Trecho do documento:
'''

Wednesday, August 11, 2010


















Alencar, o rei da mentira

É claro que já menti nessa vida, mas nunca disse um ‘eu te amo’ que não tivesse sido verdadeiro. Cazuza dizia que mentiras sinceras lhe interessavam. Escorados nesse mote, muitos de meu convívio demoraram a acordar para uma realidade melhor. Outros continuaram dormindo.
À medida que fui amadurecendo, passei a evitar os pequenos deslizes. Mentir por mentir, jamais. Mas tem gente que mente por costume e o faz de tal maneira, que as mentiras se transformam em doentias verdades. São os casos patológicos.
Estes não aprenderam ainda que a verdade é tinta permanente.
É cinzel esculpindo na pedra.
Já a mentira é um paliativo.
É o rabisco da vara na areia.
E não apenas o antônimo da verdade.
A verdade pode machucar, é ferro em brasa, que marca para sempre o couro do gado.
Mas a mentira vai mais fundo, tem vocação de punhal.
A verdade pode provocar dor, mas com o tempo traz alívio e luz.
A mentira, não.
Com a mentira vem o rancor, a quebra da confiança e o desprezo.
Que fique claro: mentir e omitir são duas coisas completamente diferentes.
A omissão pode ser uma atitude com resquícios de covardia.
Mas a mentira é 100% covarde.
Conheci muito mentiroso nessa vida. Mas nenhum com a eloqüência e a cara-de-pau de um caminhoneiro de São Raimundo, o Alencar.
Mentia para impressionar, ou para tirar vantagem de situações completamente irrelevantes. A maior parte do que falava era ficção barata.

'''

Tarefa escrita 1: Explique por que, segundo o texto sobre a mentira, a verdade é preferível à mentira mesmo quando causa dor.
Tarefa escrita 2:
Responda às perguntas abaixo com base no texto sobre a mentira.
(a) O que Cazuza dizia que lhe interessava?
(b) Qual era a profissão de Alencar e de onde ele era?
(c) Como o texto compara a omissão e a mentira quanto à covardia?

Dados armazenados:
'''

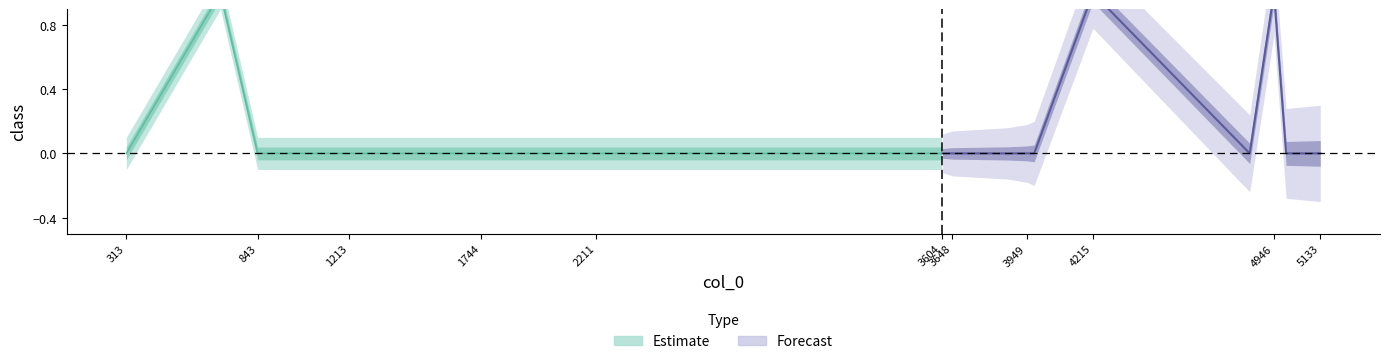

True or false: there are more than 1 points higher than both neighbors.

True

'''

Resposta da tarefa 1: Porque a verdade pode provocar dor, mas com o tempo traz alívio e luz, e a mentira não. Com a mentira vêm o rancor, a quebra da confiança e o desprezo, e ela vai mais fundo, com "vocação de punhal".

Resposta da tarefa 2:
(a) As mentiras sinceras.
(b) Era caminhoneiro, de São Raimundo.
(c) A omissão pode ser uma atitude com resquícios de covardia, mas a mentira é 100% covarde.